Although mutations in the gene for leucine-rich repeat kinase 2 (LRRK2) have been linked to both familial and sporadic cases of Parkinson’s disease, the exact cellular function of LRRK2 remains unclear. The mechanisms by which mutated LRRK2 variants contribute to Parkinson’s disease are also unclear but it is believed that they lead, directly or indirectly, to increased kinase activity and promote inclusion formation leading to neurotoxicity. Researchers at the University of Texas Southwestern Medical Center have now identified a strong interaction between LRRK2 and CHIP (C-terminus of Hsp70-Interacting Protein), an E3 ubiquitin ligase which is crucial for the ubiquitination of several heat shock protein (Hsp70/Hsp90) client proteins involved in neurodegenerative disease. The screen also confirmed a robust interaction between LRRK2 and Hsp90, which had previously been identified as a LRRK2 binding protein. CHIP was further found to be able to significantly reduce cellular levels of LLRK2 in a dose-dependent fashion, most likely by ubiquitination and subsequent proteasome-dependent degradation. CHIP-mediated degradation of both wild type and mutant LRRK2 was found to be similar.
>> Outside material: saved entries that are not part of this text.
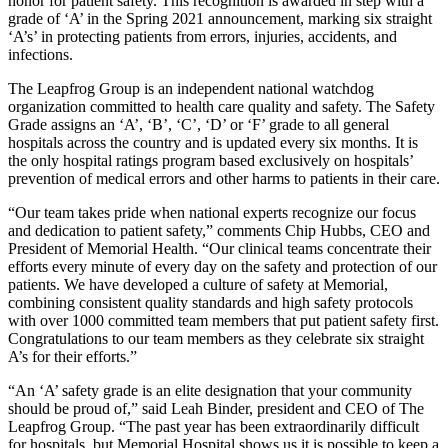
honor for patient safety. This recognition is awarded in step with a
grade of ‘A’ in the Spring 2021 announcement, marking six straight
‘A’s’ in protecting patients from errors, injuries, accidents, and
infections.
The Leapfrog Group is an independent national watchdog
organization committed to health care quality and safety. The Safety
Grade assigns an ‘A’, ‘B’, ‘C’, ‘D’ or ‘F’ grade to all general
hospitals across the country and is updated every six months. It is
the only hospital ratings program based exclusively on hospitals’
prevention of medical errors and other harms to patients in their care.
“Our team takes pride when national experts recognize our focus
and dedication to patient safety,” comments Chip Hubbs, CEO and
President of Memorial Health. “Our clinical teams concentrate their
efforts every minute of every day on the safety and protection of our
patients. We have developed a culture of safety at Memorial,
combining consistent quality standards and high safety protocols
with over 1000 committed team members that put patient safety first.
Congratulations to our team members as they celebrate six straight
A’s for their efforts.”
“An ‘A’ safety grade is an elite designation that your community
should be proud of,” said Leah Binder, president and CEO of The
Leapfrog Group. “The past year has been extraordinarily difficult
for hospitals, but Memorial Hospital shows us it is possible to keep a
CHIP was found to be able to bind to LRRK2 in at least two different ways: directly or indirectly, but independent of Hsp90, to the ROC (Ras of complex) domain of LRRK2 via CHIP’s charged domain; indirectly, via Hsp90, to the N-terminal domain of LRRK2 via the TPR (tetratricopeptide repeat) domain of CHIP. Hsp90 was shown to block CHIP-mediated degradation of LRRK2, which could be overcome using the Hsp90 inhibitor, geldanamycin.
The authors hope that the discovery of cellular mechanisms that regulate LRRK2 will provide new therapeutic targets for the treatment of familial and sporadic Parkinson’s disease.
The study is published in the journal PloS ONE.